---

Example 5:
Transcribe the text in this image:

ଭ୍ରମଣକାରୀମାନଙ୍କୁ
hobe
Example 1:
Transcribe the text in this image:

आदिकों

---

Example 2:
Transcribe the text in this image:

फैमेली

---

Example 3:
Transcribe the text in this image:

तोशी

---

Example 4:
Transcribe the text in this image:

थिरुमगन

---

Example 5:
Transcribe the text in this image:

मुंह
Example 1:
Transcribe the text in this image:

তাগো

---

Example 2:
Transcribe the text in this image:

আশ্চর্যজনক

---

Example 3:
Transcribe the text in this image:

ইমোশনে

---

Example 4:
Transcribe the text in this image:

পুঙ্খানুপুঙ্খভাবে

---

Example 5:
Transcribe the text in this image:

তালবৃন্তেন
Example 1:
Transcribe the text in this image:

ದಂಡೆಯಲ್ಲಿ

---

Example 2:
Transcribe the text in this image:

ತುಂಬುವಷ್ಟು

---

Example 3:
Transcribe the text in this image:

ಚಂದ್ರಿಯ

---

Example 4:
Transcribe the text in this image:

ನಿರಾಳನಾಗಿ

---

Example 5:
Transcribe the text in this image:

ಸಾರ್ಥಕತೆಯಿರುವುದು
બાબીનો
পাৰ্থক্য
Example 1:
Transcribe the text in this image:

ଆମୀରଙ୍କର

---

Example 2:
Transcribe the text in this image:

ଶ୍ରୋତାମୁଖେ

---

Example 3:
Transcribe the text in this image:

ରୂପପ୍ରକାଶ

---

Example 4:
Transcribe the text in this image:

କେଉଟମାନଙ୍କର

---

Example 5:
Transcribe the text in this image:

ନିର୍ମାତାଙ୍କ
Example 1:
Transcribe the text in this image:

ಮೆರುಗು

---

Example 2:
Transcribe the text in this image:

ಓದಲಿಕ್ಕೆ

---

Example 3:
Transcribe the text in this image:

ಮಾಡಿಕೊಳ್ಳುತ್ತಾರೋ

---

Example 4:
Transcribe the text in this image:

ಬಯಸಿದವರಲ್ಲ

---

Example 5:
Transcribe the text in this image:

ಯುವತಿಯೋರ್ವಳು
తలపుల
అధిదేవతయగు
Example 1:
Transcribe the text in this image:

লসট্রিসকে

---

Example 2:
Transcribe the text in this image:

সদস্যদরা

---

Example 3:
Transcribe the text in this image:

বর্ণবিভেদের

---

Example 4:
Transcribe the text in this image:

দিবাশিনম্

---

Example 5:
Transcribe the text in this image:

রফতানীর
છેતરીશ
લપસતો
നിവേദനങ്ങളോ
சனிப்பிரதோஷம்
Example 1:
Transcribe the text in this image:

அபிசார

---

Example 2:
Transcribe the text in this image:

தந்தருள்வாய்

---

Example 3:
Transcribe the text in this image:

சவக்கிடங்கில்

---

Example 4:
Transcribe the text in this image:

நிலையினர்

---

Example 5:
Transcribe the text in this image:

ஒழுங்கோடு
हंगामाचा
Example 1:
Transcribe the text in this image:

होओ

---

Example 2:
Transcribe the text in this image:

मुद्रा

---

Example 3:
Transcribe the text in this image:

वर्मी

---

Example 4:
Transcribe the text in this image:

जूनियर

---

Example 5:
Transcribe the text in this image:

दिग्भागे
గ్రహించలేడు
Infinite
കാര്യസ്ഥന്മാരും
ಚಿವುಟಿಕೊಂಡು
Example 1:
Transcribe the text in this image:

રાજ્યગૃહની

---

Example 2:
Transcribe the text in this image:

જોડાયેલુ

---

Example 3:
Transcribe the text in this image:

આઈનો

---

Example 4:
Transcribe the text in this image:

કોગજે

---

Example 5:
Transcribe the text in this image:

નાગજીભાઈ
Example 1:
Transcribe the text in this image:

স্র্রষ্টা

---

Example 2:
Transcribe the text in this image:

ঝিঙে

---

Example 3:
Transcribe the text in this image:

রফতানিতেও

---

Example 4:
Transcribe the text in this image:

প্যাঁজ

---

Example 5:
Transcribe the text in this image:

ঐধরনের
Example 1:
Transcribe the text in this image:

========================

→ **WHAT YOU SHOULD DO**
Return the whole listing, word for word.

→ **RESULT OF THIS TASK**
---

Example 5:
Transcribe the text in this image:

ଭ୍ରମଣକାରୀମାନଙ୍କୁ
hobe
Example 1:
Transcribe the text in this image:

आदिकों

---

Example 2:
Transcribe the text in this image:

फैमेली

---

Example 3:
Transcribe the text in this image:

तोशी

---

Example 4:
Transcribe the text in this image:

थिरुमगन

---

Example 5:
Transcribe the text in this image:

मुंह
Example 1:
Transcribe the text in this image:

তাগো

---

Example 2:
Transcribe the text in this image:

আশ্চর্যজনক

---

Example 3:
Transcribe the text in this image:

ইমোশনে

---

Example 4:
Transcribe the text in this image:

পুঙ্খানুপুঙ্খভাবে

---

Example 5:
Transcribe the text in this image:

তালবৃন্তেন
Example 1:
Transcribe the text in this image:

ದಂಡೆಯಲ್ಲಿ

---

Example 2:
Transcribe the text in this image:

ತುಂಬುವಷ್ಟು

---

Example 3:
Transcribe the text in this image:

ಚಂದ್ರಿಯ

---

Example 4:
Transcribe the text in this image:

ನಿರಾಳನಾಗಿ

---

Example 5:
Transcribe the text in this image:

ಸಾರ್ಥಕತೆಯಿರುವುದು
બાબીનો
পাৰ্থক্য
Example 1:
Transcribe the text in this image:

ଆମୀରଙ୍କର

---

Example 2:
Transcribe the text in this image:

ଶ୍ରୋତାମୁଖେ

---

Example 3:
Transcribe the text in this image:

ରୂପପ୍ରକାଶ

---

Example 4:
Transcribe the text in this image:

କେଉଟମାନଙ୍କର

---

Example 5:
Transcribe the text in this image:

ନିର୍ମାତାଙ୍କ
Example 1:
Transcribe the text in this image:

ಮೆರುಗು

---

Example 2:
Transcribe the text in this image:

ಓದಲಿಕ್ಕೆ

---

Example 3:
Transcribe the text in this image:

ಮಾಡಿಕೊಳ್ಳುತ್ತಾರೋ

---

Example 4:
Transcribe the text in this image:

ಬಯಸಿದವರಲ್ಲ

---

Example 5:
Transcribe the text in this image:

ಯುವತಿಯೋರ್ವಳು
తలపుల
అధిదేవతయగు
Example 1:
Transcribe the text in this image:

লসট্রিসকে

---

Example 2:
Transcribe the text in this image:

সদস্যদরা

---

Example 3:
Transcribe the text in this image:

বর্ণবিভেদের

---

Example 4:
Transcribe the text in this image:

দিবাশিনম্

---

Example 5:
Transcribe the text in this image:

রফতানীর
છેતરીશ
લપસતો
നിവേദനങ്ങളോ
சனிப்பிரதோஷம்
Example 1:
Transcribe the text in this image:

அபிசார

---

Example 2:
Transcribe the text in this image:

தந்தருள்வாய்

---

Example 3:
Transcribe the text in this image:

சவக்கிடங்கில்

---

Example 4:
Transcribe the text in this image:

நிலையினர்

---

Example 5:
Transcribe the text in this image:

ஒழுங்கோடு
हंगामाचा
Example 1:
Transcribe the text in this image:

होओ

---

Example 2:
Transcribe the text in this image:

मुद्रा

---

Example 3:
Transcribe the text in this image:

वर्मी

---

Example 4:
Transcribe the text in this image:

जूनियर

---

Example 5:
Transcribe the text in this image:

दिग्भागे
గ్రహించలేడు
Infinite
കാര്യസ്ഥന്മാരും
ಚಿವುಟಿಕೊಂಡು
Example 1:
Transcribe the text in this image:

રાજ્યગૃહની

---

Example 2:
Transcribe the text in this image:

જોડાયેલુ

---

Example 3:
Transcribe the text in this image:

આઈનો

---

Example 4:
Transcribe the text in this image:

કોગજે

---

Example 5:
Transcribe the text in this image:

નાગજીભાઈ
Example 1:
Transcribe the text in this image:

স্র্রষ্টা

---

Example 2:
Transcribe the text in this image:

ঝিঙে

---

Example 3:
Transcribe the text in this image:

রফতানিতেও

---

Example 4:
Transcribe the text in this image:

প্যাঁজ

---

Example 5:
Transcribe the text in this image:

ঐধরনের
Example 1:
Transcribe the text in this image:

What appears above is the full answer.